[start DATA PROVIDED]

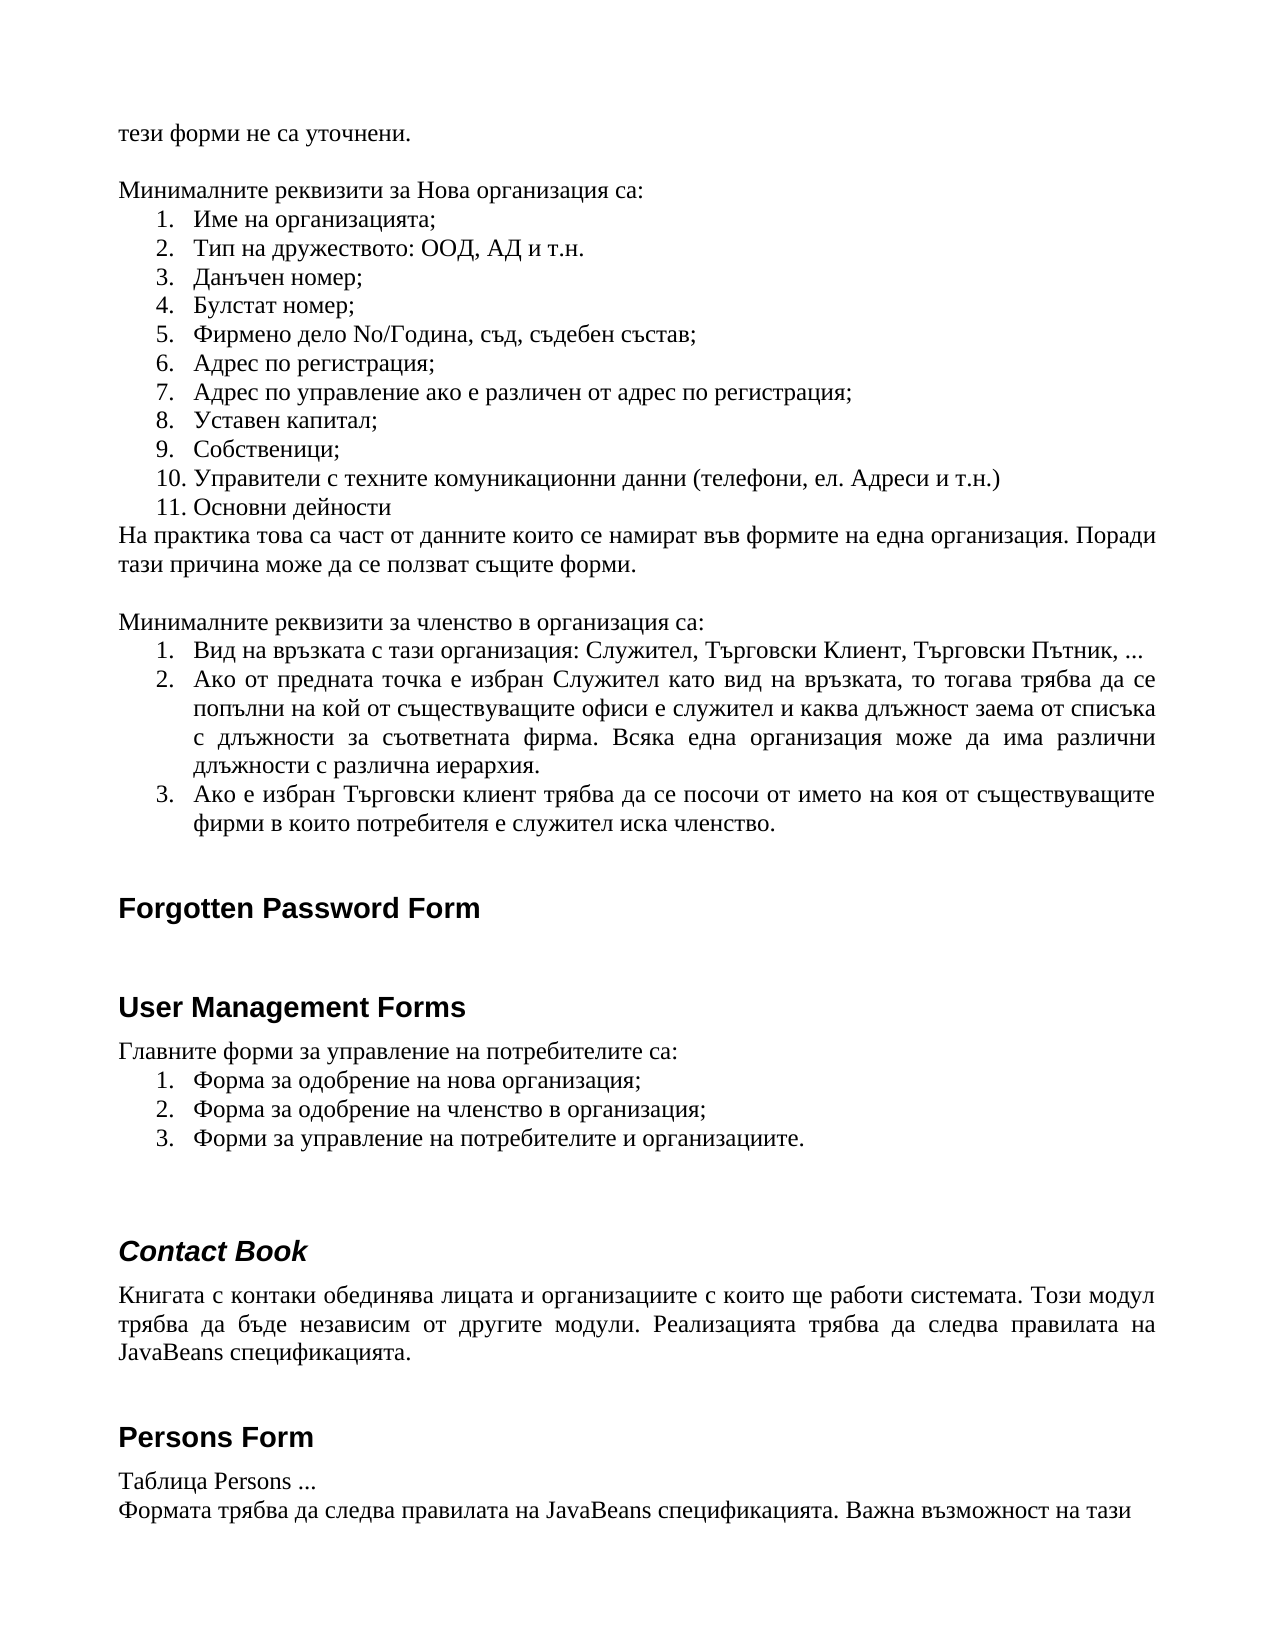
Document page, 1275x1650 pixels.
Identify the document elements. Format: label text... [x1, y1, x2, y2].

text Минималните реквизити за Нова организация са: [118, 176, 1157, 204]
list Адрес по управление ако е различен от адрес по регистрация; [156, 377, 1157, 406]
subtitle Forgotten Password Form [118, 891, 1157, 924]
text Главните форми за управление на потребителите са: [118, 1036, 1157, 1065]
list Данъчен номер; [156, 262, 1157, 291]
list Форма за одобрение на нова организация; [156, 1065, 1157, 1094]
subtitle Persons Form [118, 1420, 1157, 1453]
list Адрес по регистрация; [156, 348, 1157, 377]
text Таблица Persons ... [118, 1466, 1157, 1495]
list Собственици; [156, 434, 1157, 463]
list Тип на дружеството: ООД, АД и т.н. [156, 233, 1157, 262]
subtitle User Management Forms [118, 990, 1157, 1024]
list Ако от предната точка е избран Служител като вид на връзката, то тогава трябва да се попълни на кой от съществуващите офиси е служител и каква длъжност заема от списъка с длъжности за съответната фирма. Всяка една организация може да има различни длъжности с различна иерархия. [156, 664, 1157, 779]
list Форма за одобрение на членство в организация; [156, 1094, 1157, 1123]
list Управители с техните комуникационни данни (телефони, ел. Адреси и т.н.) [156, 463, 1157, 492]
subtitle Contact Book [118, 1234, 1157, 1267]
list Уставен капитал; [156, 406, 1157, 434]
list Вид на връзката с тази организация: Служител, Търговски Клиент, Търговски Пътник, ... [156, 636, 1157, 664]
text На практика това са част от данните които се намират във формите на една организация. Поради тази причина може да се ползват същите форми. [118, 521, 1157, 578]
list Основни дейности [156, 492, 1157, 521]
list Булстат номер; [156, 291, 1157, 319]
list Форми за управление на потребителите и организациите. [156, 1123, 1157, 1151]
list Фирмено дело No/Година, съд, съдебен състав; [156, 319, 1157, 348]
list Име на организацията; [156, 204, 1157, 233]
text тези форми не са уточнени. [118, 118, 1157, 147]
text Формата трябва да следва правилата на JavaBeans спецификацията. Важна възможност на тази [118, 1495, 1157, 1523]
text Книгата с контаки обединява лицата и организациите с които ще работи системата. Този модул трябва да бъде независим от другите модули. Реализацията трябва да следва правилата на JavaBeans спецификацията. [118, 1280, 1157, 1366]
list Ако е избран Търговски клиент трябва да се посочи от името на коя от съществуващите фирми в които потребителя е служител иска членство. [156, 779, 1157, 837]
text Минималните реквизити за членство в организация са: [118, 607, 1157, 636]
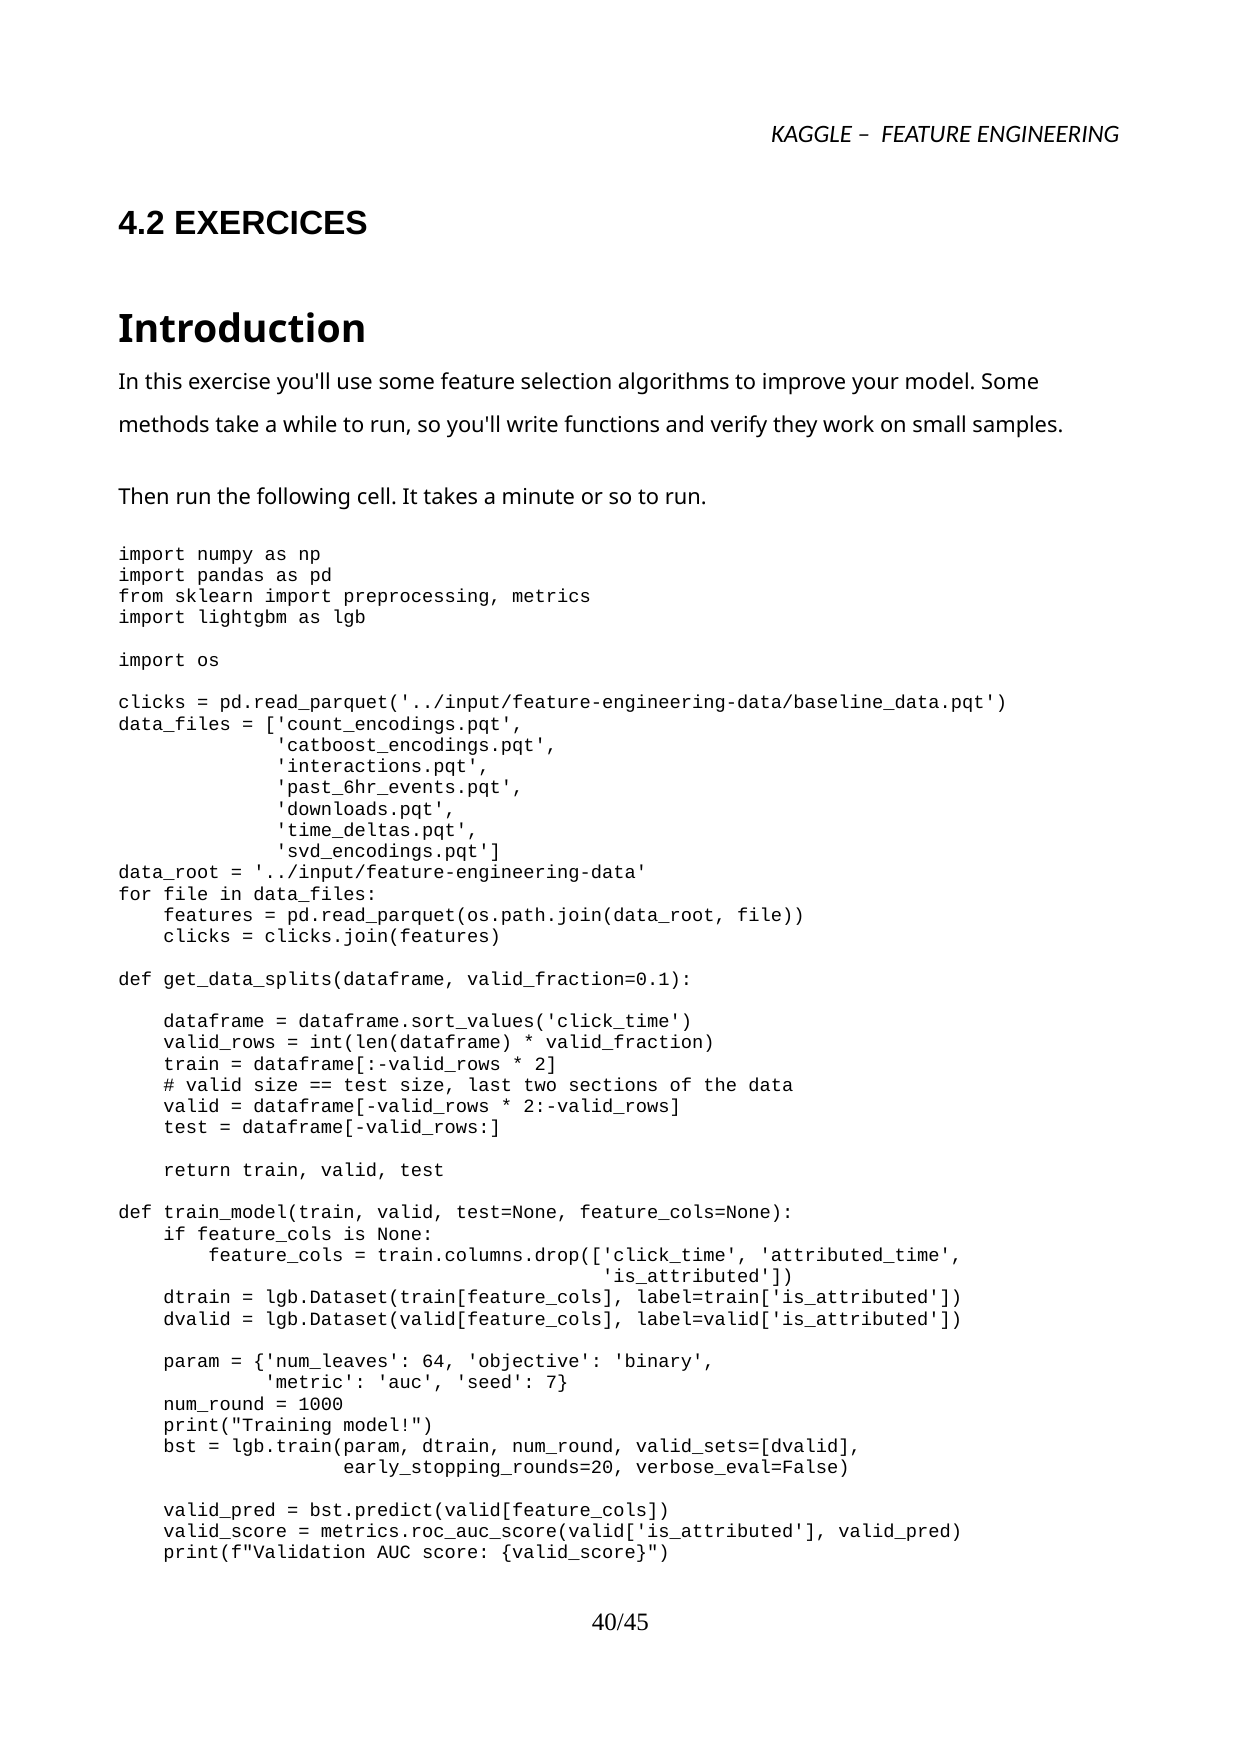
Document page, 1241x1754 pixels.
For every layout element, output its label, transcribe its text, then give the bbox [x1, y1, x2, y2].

[end DATA PROVIDED]

● **TASK INSTRUCTIONS**
Copy the lines from the records above word for word. Start at the line that has "text Минималните реквизити за Нова" and stop after the line that has "subtitle Persons Form [118, 1420, 1157, 1453]".

● **THE RESULT**
text Минималните реквизити за Нова организация са: [118, 176, 1157, 204]
list Адрес по управление ако е различен от адрес по регистрация; [156, 377, 1157, 406]
subtitle Forgotten Password Form [118, 891, 1157, 924]
text Главните форми за управление на потребителите са: [118, 1036, 1157, 1065]
list Данъчен номер; [156, 262, 1157, 291]
list Форма за одобрение на нова организация; [156, 1065, 1157, 1094]
subtitle Persons Form [118, 1420, 1157, 1453]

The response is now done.